**TASK DIRECTIONS**.
Using the entries below, say how many of the lines carry "START". Write the number alone.

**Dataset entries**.

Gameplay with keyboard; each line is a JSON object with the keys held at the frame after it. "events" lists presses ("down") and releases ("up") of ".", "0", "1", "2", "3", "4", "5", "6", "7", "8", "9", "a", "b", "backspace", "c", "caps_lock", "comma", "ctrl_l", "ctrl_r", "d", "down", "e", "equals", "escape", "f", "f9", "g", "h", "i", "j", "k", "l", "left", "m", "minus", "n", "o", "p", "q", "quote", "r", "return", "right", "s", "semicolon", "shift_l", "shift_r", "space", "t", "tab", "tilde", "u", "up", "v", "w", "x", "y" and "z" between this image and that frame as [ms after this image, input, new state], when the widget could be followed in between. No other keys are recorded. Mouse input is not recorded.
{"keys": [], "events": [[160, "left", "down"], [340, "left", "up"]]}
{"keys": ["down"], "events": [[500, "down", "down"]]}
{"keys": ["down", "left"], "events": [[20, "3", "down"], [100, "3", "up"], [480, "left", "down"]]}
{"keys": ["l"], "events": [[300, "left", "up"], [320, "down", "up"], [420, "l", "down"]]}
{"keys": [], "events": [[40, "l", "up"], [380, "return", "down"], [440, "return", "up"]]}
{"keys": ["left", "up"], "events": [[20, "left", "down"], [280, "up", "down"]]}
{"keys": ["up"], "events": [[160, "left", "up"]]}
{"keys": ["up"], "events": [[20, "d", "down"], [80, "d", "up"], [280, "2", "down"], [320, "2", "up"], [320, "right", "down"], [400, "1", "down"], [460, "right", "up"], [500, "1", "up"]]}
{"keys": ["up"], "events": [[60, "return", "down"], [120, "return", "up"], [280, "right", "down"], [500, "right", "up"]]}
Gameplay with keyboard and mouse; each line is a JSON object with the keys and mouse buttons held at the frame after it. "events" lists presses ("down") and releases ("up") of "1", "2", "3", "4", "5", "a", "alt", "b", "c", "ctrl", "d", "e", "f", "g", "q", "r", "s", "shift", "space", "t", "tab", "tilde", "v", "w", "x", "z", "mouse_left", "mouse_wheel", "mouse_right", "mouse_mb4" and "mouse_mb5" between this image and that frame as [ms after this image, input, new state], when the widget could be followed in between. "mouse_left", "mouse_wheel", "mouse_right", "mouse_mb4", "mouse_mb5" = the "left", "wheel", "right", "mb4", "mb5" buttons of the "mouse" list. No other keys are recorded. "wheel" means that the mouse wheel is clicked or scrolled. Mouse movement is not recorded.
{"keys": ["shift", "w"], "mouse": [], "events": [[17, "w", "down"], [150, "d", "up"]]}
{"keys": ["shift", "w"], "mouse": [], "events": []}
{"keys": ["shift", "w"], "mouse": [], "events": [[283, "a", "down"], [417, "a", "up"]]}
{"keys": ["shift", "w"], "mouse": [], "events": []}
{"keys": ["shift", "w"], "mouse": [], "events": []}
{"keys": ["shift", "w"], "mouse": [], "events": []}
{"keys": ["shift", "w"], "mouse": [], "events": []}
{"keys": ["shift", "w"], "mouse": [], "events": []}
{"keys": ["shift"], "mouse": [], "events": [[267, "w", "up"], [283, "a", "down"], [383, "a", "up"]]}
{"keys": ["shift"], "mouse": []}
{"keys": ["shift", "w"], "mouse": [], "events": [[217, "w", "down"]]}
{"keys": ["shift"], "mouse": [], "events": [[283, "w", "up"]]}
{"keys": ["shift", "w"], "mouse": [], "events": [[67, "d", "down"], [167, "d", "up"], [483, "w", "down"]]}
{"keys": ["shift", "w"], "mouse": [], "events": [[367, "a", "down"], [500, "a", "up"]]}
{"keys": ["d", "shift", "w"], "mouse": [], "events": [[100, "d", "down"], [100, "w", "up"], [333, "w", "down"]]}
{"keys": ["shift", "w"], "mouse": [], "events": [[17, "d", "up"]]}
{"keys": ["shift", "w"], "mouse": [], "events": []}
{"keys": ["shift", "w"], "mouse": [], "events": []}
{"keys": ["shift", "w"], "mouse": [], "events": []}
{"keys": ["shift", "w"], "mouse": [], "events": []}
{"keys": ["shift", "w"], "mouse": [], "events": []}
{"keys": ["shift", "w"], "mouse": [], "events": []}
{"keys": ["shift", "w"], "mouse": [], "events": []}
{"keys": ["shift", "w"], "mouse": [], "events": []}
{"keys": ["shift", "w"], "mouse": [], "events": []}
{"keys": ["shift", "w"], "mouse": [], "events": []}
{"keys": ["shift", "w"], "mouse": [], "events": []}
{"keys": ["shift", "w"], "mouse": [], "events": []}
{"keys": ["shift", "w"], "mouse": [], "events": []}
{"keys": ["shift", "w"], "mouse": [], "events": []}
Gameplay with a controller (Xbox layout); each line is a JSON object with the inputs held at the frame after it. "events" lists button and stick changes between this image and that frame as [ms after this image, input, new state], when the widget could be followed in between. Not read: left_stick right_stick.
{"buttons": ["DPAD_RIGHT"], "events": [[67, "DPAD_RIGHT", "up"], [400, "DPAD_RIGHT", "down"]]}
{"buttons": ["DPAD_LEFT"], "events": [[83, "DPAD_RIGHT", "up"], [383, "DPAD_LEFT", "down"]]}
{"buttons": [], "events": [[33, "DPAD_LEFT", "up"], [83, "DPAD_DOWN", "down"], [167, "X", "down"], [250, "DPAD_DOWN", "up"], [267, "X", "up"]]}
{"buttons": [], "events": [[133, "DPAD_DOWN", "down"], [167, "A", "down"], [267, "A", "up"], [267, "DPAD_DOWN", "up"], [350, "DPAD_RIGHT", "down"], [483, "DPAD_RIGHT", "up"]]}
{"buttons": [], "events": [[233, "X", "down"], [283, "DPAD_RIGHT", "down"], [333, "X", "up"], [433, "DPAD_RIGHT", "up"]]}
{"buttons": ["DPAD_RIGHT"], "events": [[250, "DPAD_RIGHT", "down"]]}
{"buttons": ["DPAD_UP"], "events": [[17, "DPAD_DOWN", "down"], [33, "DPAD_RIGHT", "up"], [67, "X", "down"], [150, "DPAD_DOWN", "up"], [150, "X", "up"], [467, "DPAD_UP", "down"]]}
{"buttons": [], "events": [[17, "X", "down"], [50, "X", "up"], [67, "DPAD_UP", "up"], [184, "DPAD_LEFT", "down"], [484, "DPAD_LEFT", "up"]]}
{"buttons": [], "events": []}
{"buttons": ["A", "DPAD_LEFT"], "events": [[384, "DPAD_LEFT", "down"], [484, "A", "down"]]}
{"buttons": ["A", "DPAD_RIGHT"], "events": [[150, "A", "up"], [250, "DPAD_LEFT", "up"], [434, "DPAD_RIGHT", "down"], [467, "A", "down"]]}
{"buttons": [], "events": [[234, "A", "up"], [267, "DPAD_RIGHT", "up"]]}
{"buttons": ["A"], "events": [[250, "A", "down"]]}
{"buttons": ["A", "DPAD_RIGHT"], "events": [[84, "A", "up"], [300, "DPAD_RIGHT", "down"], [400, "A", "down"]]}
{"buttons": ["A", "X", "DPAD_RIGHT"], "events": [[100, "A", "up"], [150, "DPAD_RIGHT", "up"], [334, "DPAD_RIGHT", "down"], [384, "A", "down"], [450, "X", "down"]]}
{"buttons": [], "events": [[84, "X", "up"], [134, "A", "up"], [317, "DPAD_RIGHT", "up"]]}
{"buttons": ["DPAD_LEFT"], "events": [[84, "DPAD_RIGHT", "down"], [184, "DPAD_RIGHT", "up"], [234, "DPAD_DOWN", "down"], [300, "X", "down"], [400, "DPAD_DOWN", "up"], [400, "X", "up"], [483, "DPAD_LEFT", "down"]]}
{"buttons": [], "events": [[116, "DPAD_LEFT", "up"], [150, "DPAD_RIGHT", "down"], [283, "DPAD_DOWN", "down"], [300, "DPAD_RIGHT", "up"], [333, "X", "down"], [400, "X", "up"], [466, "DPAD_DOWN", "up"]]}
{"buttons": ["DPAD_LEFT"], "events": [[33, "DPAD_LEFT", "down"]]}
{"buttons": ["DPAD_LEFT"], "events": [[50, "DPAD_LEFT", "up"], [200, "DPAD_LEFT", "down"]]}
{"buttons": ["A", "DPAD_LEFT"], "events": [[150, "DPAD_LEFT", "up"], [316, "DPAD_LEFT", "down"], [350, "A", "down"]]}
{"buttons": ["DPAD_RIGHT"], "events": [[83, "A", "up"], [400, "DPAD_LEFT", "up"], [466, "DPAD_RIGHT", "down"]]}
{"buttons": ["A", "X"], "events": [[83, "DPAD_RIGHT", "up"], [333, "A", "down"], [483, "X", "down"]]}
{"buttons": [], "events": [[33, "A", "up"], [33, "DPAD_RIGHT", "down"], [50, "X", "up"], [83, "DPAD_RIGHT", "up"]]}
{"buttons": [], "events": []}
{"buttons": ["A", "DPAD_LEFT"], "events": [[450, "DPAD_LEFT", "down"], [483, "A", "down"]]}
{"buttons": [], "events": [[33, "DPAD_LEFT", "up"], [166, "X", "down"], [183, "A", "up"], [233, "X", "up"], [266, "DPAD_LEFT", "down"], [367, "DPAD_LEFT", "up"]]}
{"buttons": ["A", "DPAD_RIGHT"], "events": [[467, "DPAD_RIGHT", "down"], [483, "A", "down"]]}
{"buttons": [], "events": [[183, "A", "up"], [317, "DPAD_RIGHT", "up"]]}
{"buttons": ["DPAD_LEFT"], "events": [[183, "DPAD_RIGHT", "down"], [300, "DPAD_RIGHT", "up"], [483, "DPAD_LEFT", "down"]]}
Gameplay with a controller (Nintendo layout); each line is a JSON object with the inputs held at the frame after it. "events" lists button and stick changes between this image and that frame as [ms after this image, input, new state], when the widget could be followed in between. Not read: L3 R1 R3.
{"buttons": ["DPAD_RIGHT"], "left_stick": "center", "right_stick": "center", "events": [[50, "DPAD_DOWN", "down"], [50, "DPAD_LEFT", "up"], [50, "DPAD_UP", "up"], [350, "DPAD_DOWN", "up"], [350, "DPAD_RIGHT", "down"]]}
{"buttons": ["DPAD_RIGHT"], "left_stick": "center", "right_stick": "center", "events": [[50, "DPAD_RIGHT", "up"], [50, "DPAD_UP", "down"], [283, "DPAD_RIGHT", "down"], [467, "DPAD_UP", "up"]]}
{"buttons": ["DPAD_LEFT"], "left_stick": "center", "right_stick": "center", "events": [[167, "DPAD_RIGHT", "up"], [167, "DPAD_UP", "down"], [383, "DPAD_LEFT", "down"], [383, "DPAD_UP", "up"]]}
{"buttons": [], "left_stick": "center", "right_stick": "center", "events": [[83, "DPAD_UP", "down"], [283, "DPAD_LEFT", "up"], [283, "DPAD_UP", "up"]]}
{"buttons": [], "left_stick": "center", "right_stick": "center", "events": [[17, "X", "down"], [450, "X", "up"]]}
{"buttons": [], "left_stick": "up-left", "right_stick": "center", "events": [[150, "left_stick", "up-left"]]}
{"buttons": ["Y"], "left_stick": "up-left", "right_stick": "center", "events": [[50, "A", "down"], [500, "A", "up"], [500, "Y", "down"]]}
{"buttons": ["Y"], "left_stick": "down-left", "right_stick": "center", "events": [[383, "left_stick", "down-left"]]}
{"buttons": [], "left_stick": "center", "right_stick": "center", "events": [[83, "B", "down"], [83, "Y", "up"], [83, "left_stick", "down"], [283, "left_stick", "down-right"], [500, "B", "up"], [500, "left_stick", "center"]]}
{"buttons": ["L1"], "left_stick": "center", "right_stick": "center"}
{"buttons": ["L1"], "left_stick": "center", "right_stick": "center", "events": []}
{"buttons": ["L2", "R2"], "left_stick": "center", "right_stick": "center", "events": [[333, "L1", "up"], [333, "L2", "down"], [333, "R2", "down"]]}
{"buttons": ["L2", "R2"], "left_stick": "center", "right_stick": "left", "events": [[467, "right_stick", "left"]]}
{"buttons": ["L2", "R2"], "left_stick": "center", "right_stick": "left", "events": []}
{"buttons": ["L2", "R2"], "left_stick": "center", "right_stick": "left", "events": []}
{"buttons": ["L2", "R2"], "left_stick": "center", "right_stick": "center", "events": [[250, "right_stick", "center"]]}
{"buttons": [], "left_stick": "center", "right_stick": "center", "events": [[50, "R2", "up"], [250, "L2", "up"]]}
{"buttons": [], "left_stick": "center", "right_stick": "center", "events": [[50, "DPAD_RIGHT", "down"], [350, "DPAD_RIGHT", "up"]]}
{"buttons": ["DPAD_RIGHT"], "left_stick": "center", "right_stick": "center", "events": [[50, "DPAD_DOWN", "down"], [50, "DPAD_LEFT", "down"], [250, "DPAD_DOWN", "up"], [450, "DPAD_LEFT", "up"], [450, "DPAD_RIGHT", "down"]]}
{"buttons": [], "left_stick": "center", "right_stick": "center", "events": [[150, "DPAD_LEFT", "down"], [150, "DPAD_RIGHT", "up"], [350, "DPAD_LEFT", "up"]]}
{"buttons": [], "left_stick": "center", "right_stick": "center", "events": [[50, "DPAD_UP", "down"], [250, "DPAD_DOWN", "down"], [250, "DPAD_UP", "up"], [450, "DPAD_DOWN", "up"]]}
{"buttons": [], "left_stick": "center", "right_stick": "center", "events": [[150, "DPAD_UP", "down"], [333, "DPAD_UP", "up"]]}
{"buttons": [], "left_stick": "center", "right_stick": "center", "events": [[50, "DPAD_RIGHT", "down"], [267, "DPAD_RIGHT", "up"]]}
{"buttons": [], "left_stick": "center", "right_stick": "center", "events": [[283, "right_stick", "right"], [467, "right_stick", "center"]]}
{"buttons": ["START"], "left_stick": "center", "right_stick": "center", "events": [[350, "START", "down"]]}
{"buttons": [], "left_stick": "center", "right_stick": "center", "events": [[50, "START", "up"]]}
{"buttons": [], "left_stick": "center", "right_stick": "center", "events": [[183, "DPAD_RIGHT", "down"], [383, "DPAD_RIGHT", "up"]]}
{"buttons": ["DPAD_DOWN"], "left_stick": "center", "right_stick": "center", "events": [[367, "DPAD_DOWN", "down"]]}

**WRITTEN ANSWER**.
2